Alina started with a small kitchen garden and now hopes to build her own business. National travel restrictions imposed in Angola because of COVID-19 mean limited operating times for both informal and formal markets; Alina can no longer make it to the town of Dundo, some 100 km from Lovua, to sell her fresh produce.
With 6,000 people living in the Lovua settlement, sales are much lower than they would be in town — this can result in lost stock, for Alina. Lockdown feels like prison, she says: “Schools are closed, the children cannot play, and people cannot visit each other.”
Daughter Maria is in fifth grade and her favourite subject is mathematics, which comes in handy when calculating change for customers while helping out her mother.
Maria says she likes going to school so much, she fears not being able to attend will result in forgetting everything she’s learned — schools in Angola shut in March because of coronavirus. WFP estimates around 1.5 million children in Angola are now missing out on school meals because of the restrictions.
Women in Lovua settlement work hard to establish themselves within their community in the face of many challenges. When Alina arrived in Angola in 2017, immigration authorities had barred the registration of new refugees — this meant she was unable to receive food assistance.
She also was not initially assigned a residential plot, because only registered refugees have access to land. Nevertheless, she has shown strength and courage in persistently seeking dialogue with humanitarian workers and advocating for women such as herself to be granted access to life-saving assistance from WFP and UNHCR — the UN Refugee Agency.

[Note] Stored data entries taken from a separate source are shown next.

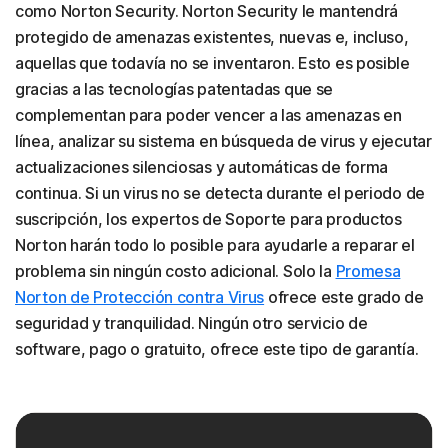
como Norton Security. Norton Security le mantendrá
protegido de amenazas existentes, nuevas e, incluso,
aquellas que todavía no se inventaron. Esto es posible
gracias a las tecnologías patentadas que se
complementan para poder vencer a las amenazas en
línea, analizar su sistema en búsqueda de virus y ejecutar
actualizaciones silenciosas y automáticas de forma
continua. Si un virus no se detecta durante el periodo de
suscripción, los expertos de Soporte para productos
Norton harán todo lo posible para ayudarle a reparar el
problema sin ningún costo adicional. Solo la
Promesa
Norton de Protección contra Virus
ofrece este grado de
seguridad y tranquilidad. Ningún otro servicio de
software, pago o gratuito, ofrece este tipo de garantía.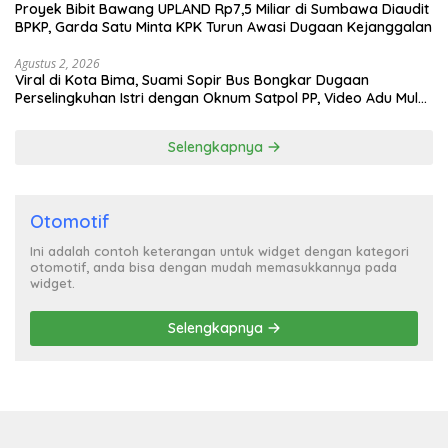
Proyek Bibit Bawang UPLAND Rp7,5 Miliar di Sumbawa Diaudit
BPKP, Garda Satu Minta KPK Turun Awasi Dugaan Kejanggalan
Agustus 2, 2026
Viral di Kota Bima, Suami Sopir Bus Bongkar Dugaan
Perselingkuhan Istri dengan Oknum Satpol PP, Video Adu Mulut
Heboh
Selengkapnya
Otomotif
Ini adalah contoh keterangan untuk widget dengan kategori
otomotif, anda bisa dengan mudah memasukkannya pada
widget.
Selengkapnya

The organizations work to equip people with livelihood skills that will set them on the path to self-reliance.
Although Alina’s case still hasn’t been approved by the provincial immigration authorities for inclusion in UNHCR registration, she is currently a beneficiary of WFP under the Exceptional Ration Programme.
This programme allows WFP and UNHCR to extend some assistance to unregistered refugees who live in the settlement and are in states of extreme vulnerability, without access to any kind of assistance.
Arriving refugees are often unregistered, unaccompanied or separated children and elderly people at risk of malnutrition; they can be survivors of sexual violence, gender-based violence, single parents, adults with disabilities or severe medical conditions. Each individual case is carefully reviewed by WFP, UNHCR and World Vision, and, if approved, is included in the programme.
Since she began to receive WFP’s food assistance, Alina’s life has improved significantly.
Prior to receiving her monthly food ration, which includes yellow maize meal, pulses, vegetable oil and salt, she would cope by begging neighbours for some of these products so she could prepare meals for herself and her daughter.
Alina also benefitted from half an acre of land provided by UNHCR to vulnerable refugees interested in agriculture as a means of building resilience. When she had her first harvests, she sold or traded some of her produce with other refugees in exchange for maize meal. Now the money she gets can be used to buy other types of foods, clothes and other necessities.
Alina believes that if she had capital, she would be able to diversify her business and not suffer as much from the impact of COVID-19 on commercial activities in the settlement.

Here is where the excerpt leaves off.